Stored data entries
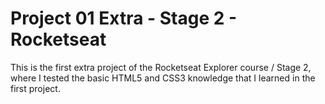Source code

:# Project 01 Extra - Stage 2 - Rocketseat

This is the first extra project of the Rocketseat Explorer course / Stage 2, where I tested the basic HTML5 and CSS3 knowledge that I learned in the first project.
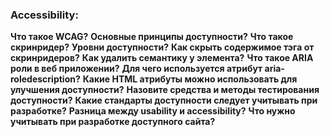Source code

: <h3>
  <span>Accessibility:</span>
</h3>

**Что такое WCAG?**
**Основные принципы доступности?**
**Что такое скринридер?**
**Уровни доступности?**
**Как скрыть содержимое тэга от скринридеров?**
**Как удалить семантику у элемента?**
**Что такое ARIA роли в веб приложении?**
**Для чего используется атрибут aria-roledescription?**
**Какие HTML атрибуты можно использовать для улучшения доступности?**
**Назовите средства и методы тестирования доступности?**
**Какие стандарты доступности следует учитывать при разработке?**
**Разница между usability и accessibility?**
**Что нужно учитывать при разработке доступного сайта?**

---

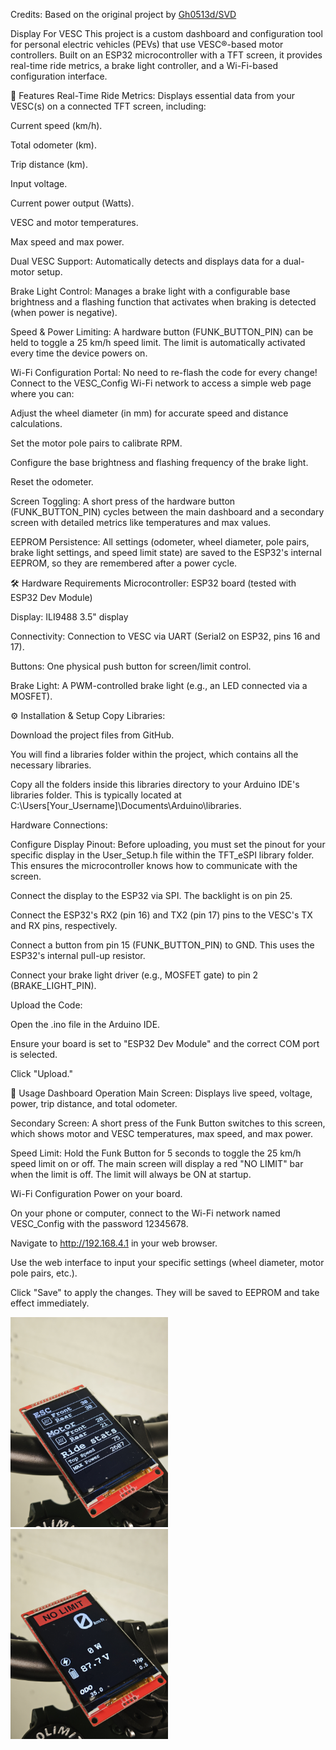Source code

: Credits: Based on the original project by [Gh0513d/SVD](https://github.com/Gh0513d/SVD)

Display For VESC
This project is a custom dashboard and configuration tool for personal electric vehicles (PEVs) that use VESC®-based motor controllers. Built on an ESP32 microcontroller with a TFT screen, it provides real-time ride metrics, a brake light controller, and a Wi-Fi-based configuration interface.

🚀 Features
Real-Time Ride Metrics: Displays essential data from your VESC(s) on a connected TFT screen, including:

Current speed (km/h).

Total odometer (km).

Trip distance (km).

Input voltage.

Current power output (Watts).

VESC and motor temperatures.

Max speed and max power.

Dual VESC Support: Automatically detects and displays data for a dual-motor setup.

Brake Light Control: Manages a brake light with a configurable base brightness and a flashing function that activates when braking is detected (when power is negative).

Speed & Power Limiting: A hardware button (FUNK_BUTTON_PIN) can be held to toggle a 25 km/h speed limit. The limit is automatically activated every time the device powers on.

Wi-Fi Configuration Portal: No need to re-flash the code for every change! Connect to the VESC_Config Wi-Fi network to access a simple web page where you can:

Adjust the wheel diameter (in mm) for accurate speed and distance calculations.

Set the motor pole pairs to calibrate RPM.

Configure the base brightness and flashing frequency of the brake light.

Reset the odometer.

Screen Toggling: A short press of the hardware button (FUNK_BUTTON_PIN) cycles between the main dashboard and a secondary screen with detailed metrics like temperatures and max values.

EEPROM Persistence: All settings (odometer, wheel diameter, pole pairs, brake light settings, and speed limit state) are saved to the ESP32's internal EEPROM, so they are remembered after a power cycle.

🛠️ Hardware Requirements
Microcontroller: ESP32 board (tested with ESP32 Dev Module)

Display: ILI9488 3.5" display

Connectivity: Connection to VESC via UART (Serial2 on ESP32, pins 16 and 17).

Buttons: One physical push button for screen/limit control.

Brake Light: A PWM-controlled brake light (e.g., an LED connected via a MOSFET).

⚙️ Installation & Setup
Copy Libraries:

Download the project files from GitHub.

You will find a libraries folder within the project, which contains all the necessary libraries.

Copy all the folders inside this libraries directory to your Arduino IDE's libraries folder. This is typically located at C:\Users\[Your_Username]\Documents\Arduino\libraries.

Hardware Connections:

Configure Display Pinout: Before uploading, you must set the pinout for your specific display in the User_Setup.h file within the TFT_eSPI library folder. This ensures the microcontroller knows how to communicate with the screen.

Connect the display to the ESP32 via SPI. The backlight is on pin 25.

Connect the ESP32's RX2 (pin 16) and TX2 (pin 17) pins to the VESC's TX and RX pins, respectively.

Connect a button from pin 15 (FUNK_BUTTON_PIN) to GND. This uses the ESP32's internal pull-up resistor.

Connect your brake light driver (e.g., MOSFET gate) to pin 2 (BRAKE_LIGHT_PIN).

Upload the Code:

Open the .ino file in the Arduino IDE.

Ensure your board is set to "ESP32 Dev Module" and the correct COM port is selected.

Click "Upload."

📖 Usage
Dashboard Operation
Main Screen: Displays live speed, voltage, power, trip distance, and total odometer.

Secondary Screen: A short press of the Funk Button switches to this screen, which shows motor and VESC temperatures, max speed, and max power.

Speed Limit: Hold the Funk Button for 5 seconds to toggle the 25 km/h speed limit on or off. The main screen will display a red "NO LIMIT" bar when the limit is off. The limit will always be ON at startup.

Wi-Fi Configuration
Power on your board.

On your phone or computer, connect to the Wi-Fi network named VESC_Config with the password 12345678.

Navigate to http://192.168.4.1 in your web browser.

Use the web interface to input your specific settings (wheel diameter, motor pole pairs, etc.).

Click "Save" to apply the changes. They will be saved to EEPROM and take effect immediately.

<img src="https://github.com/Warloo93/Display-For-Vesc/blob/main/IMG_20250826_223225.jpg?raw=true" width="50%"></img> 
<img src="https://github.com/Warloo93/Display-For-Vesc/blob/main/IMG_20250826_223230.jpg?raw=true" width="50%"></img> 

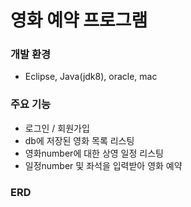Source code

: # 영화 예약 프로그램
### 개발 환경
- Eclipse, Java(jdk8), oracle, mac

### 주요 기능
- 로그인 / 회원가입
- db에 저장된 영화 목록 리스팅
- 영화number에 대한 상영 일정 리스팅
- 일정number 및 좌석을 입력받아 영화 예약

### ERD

--

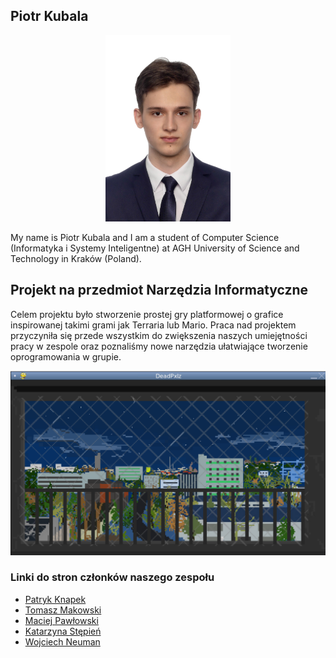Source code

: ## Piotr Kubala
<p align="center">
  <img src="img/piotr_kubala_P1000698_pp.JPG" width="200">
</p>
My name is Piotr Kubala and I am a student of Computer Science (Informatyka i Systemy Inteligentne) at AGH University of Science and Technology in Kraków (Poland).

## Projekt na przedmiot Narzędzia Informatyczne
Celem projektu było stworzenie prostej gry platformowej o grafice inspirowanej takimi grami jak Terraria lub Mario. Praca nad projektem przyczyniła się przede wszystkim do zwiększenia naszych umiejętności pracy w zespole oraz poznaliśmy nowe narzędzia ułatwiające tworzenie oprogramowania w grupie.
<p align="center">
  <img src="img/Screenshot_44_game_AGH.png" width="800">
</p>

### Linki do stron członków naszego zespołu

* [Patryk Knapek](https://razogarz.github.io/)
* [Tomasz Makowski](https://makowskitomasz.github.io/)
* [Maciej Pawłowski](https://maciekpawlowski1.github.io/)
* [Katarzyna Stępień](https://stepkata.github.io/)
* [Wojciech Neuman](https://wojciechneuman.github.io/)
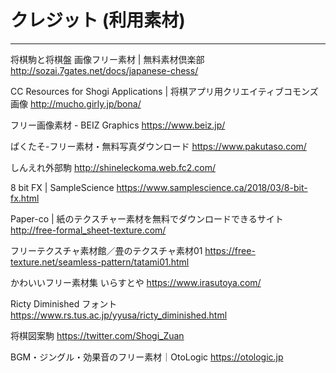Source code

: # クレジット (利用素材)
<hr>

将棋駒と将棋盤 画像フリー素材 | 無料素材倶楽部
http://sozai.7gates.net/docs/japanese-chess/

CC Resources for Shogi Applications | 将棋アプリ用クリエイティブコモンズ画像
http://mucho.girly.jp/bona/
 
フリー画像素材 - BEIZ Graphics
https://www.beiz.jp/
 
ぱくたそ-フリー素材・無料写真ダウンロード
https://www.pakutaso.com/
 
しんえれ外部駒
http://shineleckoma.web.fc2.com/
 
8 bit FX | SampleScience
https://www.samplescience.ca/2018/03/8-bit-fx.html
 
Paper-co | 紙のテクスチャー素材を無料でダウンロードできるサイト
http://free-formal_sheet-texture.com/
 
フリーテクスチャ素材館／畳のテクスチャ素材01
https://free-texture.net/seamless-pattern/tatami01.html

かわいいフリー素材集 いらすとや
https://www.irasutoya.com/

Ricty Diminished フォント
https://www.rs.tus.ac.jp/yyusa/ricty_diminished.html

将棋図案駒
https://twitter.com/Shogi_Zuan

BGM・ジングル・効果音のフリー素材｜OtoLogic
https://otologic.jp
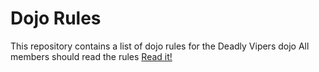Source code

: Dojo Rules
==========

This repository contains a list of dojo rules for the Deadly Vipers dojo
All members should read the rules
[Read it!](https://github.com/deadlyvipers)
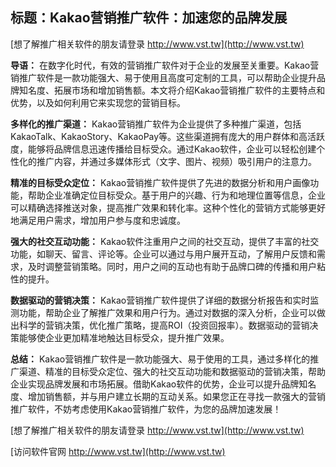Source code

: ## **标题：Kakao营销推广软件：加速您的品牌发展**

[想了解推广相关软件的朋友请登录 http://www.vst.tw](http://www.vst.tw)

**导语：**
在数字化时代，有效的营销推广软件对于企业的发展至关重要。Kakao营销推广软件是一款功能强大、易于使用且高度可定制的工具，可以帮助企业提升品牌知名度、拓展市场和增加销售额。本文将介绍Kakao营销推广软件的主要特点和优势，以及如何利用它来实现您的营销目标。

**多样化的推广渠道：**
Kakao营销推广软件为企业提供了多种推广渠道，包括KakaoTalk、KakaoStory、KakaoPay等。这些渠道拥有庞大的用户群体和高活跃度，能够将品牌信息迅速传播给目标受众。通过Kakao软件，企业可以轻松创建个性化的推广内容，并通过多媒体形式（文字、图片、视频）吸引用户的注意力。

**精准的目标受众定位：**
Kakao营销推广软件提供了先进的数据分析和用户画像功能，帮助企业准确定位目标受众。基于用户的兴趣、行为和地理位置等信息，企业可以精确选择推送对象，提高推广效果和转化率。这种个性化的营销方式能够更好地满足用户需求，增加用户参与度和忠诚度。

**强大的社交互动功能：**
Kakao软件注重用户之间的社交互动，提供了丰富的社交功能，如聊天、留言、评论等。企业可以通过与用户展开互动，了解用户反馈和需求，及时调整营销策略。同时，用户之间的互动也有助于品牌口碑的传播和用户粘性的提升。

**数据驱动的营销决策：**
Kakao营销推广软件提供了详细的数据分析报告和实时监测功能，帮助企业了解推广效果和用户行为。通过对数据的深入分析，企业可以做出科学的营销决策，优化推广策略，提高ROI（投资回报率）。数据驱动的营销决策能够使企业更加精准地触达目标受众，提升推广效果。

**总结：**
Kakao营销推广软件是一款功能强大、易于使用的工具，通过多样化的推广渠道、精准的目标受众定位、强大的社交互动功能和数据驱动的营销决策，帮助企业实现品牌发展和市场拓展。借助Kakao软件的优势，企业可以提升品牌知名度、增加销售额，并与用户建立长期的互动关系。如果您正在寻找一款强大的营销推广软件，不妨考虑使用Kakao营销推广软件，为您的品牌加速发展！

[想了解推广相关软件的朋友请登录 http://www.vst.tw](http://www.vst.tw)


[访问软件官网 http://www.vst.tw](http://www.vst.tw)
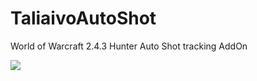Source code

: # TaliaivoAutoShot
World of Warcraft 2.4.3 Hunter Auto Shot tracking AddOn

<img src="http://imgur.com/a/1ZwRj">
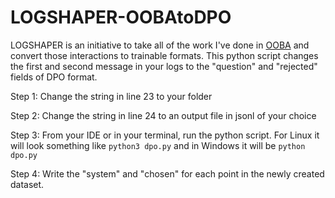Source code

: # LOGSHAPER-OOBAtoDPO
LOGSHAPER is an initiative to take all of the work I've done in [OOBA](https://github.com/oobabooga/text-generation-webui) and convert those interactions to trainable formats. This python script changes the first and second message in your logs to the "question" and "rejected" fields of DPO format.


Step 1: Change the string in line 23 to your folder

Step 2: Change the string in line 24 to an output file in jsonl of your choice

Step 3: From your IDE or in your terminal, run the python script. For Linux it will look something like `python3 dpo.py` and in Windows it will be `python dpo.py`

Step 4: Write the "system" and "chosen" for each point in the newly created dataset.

- WORK ORDER -
Could you duplicate the stretch of the records from the line that contains "Step 2: Change" through the line that contains "Step 4: Write", keeping every line as it is?

- EXERCISE ANSWER -
Step 2: Change the string in line 24 to an output file in jsonl of your choice

Step 3: From your IDE or in your terminal, run the python script. For Linux it will look something like `python3 dpo.py` and in Windows it will be `python dpo.py`

Step 4: Write the "system" and "chosen" for each point in the newly created dataset.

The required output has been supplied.